Tuesday, September 2, 2008

Stories that resonate


I could not look away from a story of rescue and loss in yesterday's Boston Globe, "Father drowns in Chatham rescue attempt."

A man drowned trying to save his precious young daughter from a rip current. A 17-year-old off-duty lifeguard, without a rescue tube, saved the girl. Four swimmers were rescued from another rip off Sandy Neck beach.

This very hazard was what motivated me to finally learn to swim well in my late thirties. No father who like this dead father expends his life in rescuing his child could consider that life ill-spent. My own precious young daughter then and now loves the ocean, and I wanted to be useful in the event of danger to her. Now, she's 17 and a strong swimmer, and I cannot imagine her having to make and live with the correct but too godlike choice that Tanya O'Donnell had to make to save the 10-year-old girl and leave the drowning father to his own devices.

My beach necessities happened just down the shore from Sandy Neck in Cape Cod Bay, where late in the season hidden challenges arise that can kill the unwary on a beautiful day.

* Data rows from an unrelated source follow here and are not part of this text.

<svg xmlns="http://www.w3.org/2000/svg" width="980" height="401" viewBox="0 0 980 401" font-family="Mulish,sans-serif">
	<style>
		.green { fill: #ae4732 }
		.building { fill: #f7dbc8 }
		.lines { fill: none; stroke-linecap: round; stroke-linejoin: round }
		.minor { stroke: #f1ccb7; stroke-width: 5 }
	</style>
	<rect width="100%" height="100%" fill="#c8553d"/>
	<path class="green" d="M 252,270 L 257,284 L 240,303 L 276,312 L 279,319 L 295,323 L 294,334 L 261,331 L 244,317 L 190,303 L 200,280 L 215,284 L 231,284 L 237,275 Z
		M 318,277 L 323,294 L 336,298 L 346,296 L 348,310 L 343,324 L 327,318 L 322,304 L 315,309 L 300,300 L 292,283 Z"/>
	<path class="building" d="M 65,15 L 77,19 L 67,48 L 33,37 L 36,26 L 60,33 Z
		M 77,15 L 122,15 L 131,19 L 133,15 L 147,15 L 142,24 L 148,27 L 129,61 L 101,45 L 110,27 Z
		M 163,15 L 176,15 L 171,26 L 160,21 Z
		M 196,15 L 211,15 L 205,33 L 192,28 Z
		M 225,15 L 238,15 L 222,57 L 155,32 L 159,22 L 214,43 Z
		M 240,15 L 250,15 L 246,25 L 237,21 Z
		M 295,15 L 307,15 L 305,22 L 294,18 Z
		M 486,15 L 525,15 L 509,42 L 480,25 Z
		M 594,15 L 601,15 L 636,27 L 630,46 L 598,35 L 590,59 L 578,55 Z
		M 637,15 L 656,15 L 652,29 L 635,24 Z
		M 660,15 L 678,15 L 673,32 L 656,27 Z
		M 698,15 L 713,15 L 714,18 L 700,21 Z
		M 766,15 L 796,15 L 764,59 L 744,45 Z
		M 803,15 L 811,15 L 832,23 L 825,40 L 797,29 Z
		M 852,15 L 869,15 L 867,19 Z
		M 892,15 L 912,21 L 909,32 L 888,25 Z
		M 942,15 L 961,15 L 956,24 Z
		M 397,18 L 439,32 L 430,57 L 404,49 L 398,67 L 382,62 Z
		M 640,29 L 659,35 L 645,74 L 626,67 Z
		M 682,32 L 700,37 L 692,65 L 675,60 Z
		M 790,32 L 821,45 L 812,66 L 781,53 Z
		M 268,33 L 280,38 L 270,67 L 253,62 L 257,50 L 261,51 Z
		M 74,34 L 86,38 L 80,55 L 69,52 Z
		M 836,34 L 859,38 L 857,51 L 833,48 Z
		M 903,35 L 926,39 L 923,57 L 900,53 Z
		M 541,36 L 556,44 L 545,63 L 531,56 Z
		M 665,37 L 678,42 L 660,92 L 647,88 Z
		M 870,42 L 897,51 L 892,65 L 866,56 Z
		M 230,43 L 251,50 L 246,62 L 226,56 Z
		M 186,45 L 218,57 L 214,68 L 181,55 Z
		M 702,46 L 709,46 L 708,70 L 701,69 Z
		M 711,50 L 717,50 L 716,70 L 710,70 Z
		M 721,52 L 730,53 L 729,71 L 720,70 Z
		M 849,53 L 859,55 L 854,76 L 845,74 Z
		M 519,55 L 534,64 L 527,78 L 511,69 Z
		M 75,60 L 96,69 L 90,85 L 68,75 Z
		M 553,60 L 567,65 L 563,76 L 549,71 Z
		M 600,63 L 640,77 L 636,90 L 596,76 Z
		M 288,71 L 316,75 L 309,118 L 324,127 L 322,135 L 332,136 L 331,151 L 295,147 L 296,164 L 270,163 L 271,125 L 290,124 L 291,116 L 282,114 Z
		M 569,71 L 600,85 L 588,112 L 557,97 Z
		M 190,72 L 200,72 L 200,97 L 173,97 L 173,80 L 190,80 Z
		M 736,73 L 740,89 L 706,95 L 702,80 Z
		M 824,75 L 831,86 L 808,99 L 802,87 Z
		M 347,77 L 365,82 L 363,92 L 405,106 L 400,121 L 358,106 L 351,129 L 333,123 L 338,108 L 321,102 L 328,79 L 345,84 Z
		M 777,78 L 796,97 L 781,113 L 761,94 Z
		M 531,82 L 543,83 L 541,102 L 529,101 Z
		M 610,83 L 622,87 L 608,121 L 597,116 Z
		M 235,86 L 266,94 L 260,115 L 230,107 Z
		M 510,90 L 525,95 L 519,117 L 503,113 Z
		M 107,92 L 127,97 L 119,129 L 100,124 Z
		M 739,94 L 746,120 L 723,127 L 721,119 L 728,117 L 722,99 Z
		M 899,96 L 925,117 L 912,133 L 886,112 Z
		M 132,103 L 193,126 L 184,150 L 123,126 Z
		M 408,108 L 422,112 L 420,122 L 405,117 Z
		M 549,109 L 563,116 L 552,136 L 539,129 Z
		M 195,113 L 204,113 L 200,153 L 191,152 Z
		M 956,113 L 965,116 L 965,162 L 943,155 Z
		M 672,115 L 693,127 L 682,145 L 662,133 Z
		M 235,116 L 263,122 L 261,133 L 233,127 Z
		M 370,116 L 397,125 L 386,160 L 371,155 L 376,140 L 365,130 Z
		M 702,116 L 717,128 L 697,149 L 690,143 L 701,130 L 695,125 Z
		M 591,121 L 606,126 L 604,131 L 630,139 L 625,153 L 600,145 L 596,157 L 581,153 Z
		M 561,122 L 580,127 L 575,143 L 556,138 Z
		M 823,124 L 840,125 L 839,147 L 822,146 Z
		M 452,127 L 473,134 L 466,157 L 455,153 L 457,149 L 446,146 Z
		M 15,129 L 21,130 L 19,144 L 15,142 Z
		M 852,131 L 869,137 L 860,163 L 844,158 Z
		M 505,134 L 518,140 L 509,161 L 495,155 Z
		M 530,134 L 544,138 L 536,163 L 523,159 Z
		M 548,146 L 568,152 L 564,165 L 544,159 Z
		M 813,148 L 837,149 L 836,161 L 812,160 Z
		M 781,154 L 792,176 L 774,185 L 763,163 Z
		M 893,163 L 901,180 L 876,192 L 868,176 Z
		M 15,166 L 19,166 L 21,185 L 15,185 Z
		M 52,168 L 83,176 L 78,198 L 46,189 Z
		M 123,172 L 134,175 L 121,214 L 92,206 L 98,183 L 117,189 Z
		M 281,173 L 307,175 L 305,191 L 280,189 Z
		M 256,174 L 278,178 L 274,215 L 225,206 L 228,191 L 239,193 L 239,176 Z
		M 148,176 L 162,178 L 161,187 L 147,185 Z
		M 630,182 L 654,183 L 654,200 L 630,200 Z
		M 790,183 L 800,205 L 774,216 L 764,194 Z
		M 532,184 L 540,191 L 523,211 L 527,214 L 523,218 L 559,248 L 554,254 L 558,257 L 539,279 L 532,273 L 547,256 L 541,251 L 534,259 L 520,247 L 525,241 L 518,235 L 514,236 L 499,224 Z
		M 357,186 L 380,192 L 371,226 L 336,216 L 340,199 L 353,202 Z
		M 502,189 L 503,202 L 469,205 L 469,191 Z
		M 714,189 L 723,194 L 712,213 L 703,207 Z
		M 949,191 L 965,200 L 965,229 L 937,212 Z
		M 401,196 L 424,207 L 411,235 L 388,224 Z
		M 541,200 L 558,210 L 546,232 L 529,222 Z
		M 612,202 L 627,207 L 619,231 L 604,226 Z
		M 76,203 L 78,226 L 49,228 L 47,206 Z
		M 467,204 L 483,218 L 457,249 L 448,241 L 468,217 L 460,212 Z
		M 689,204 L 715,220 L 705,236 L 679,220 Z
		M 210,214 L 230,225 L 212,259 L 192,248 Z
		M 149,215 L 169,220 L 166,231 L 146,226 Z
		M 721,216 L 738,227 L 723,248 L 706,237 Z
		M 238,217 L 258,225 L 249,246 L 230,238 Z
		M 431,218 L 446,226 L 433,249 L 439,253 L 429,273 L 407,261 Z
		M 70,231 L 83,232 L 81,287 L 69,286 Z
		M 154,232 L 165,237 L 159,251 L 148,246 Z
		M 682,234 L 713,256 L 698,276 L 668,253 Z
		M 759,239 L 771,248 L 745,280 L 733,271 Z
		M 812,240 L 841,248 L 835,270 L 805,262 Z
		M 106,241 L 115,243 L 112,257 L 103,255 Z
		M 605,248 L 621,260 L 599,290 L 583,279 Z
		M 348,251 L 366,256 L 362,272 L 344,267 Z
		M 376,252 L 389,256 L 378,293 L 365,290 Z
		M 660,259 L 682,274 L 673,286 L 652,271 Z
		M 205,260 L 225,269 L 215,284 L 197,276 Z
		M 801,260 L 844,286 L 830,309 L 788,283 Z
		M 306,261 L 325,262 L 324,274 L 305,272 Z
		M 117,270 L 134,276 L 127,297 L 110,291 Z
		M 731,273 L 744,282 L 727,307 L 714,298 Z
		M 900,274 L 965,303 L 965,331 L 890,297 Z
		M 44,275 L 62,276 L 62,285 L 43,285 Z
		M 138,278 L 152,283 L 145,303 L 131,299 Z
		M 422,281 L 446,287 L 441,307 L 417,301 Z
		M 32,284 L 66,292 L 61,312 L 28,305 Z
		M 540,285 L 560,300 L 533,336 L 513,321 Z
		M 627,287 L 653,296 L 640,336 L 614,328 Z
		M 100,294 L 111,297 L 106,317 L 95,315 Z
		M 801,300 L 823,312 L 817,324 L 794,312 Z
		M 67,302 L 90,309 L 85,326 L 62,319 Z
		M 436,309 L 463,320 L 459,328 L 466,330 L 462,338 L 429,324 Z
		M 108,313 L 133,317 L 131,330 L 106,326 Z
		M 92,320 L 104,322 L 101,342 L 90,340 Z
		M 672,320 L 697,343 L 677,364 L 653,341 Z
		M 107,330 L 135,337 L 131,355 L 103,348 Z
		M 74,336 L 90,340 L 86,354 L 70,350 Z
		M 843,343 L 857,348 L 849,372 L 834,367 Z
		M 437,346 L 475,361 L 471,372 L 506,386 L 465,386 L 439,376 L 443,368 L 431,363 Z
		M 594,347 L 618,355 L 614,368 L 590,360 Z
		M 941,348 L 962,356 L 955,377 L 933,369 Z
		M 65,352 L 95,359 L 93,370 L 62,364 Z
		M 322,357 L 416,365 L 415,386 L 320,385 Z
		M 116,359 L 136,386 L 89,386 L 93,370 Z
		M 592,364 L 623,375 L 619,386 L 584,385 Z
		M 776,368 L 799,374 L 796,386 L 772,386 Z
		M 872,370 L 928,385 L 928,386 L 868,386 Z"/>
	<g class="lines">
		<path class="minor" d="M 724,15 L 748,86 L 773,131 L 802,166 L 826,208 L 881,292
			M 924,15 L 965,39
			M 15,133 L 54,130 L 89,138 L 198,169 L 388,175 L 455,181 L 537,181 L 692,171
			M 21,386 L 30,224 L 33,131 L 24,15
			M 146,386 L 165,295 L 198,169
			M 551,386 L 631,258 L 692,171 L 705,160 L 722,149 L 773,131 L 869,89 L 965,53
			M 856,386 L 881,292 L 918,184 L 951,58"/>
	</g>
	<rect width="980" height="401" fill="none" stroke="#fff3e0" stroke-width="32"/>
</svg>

I have been in that buoying salt water literally hundreds of times, where the worst hazard is usually an idiot on a Jet Ski. But I've also started down the beach toward a man in trouble in the water only 100 feet from dry beach, fortunately preempted by a rescuer with the wit and experience to paddle out with a boogie board. I've swum after neighbor boys whose raft came untethered in wind that drove them quartering off shore. I could still tiptoe the sandbar when I reached them, but they were out too far to get themselves back, and they were in a panic getting off the raft into too deep water.

I'm not alone in absorption into this kind of resonant story. People naturally want to hear narratives that they can place themselves into in their imaginations.

The weird thing is that in this age of TV, many of us can no longer distinguish real narrative from fake. In 2000, millions of people thought having a beer with Duhbya would be a barrel of laughs. In 2008, the press is on the look-out for something that humanizes a candidate.